When Querl’s abandoned alloy floated past him that fateful day during the Legion’s infancy, he had felt a surge of hope. He poured hours into his experimentation and creation of the legion flight rings. He was giddy with pride when they worked the first time he tested them and actually managed to hover a few feet in the air instead of crashing to the ground after jumping from his testing table.
Truthfully, the flight rings did help to reign in his fear just a little in the end. At the very least he had a semi-reliable guarantee that he would not be plummeting to his death anytime soon even if he should slip off of one of those horrible, unforgiving heights.
The fear was still there, though, floating around in the back of his mind like an unkillable parasite. The dream never did go away either, and he was left lying awake each night he didn’t spend passed out in his lab dreading closing his eyes.
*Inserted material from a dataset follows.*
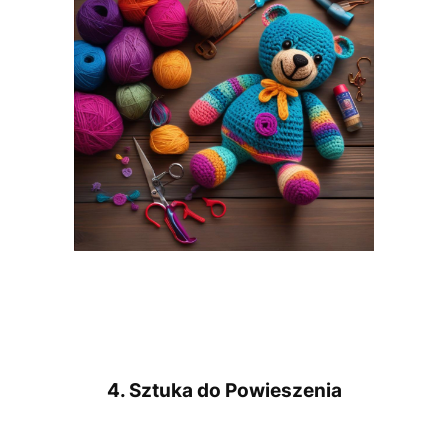
4. Sztuka do Powieszenia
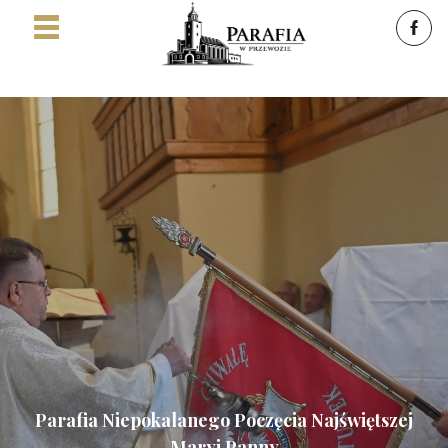
Parafia Niepokalanego Poczęcia Najświętszej
Maryi Panny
So, he holds the banister a little tighter than the average person when he’s climbing high stairs. He stands as far from the edge as possible on raised platforms, uneasy eyes ensuring that he’s not too close and trying his best to mask the way his knees tremble. His eyes never stray towards the wind whipped windows of ships in motion.
He twists and turns the flight ring on his finger, praying to whatever higher power may be out there that it won’t fail him in his time of need.
He can only hope that the nightmare isn’t an omen.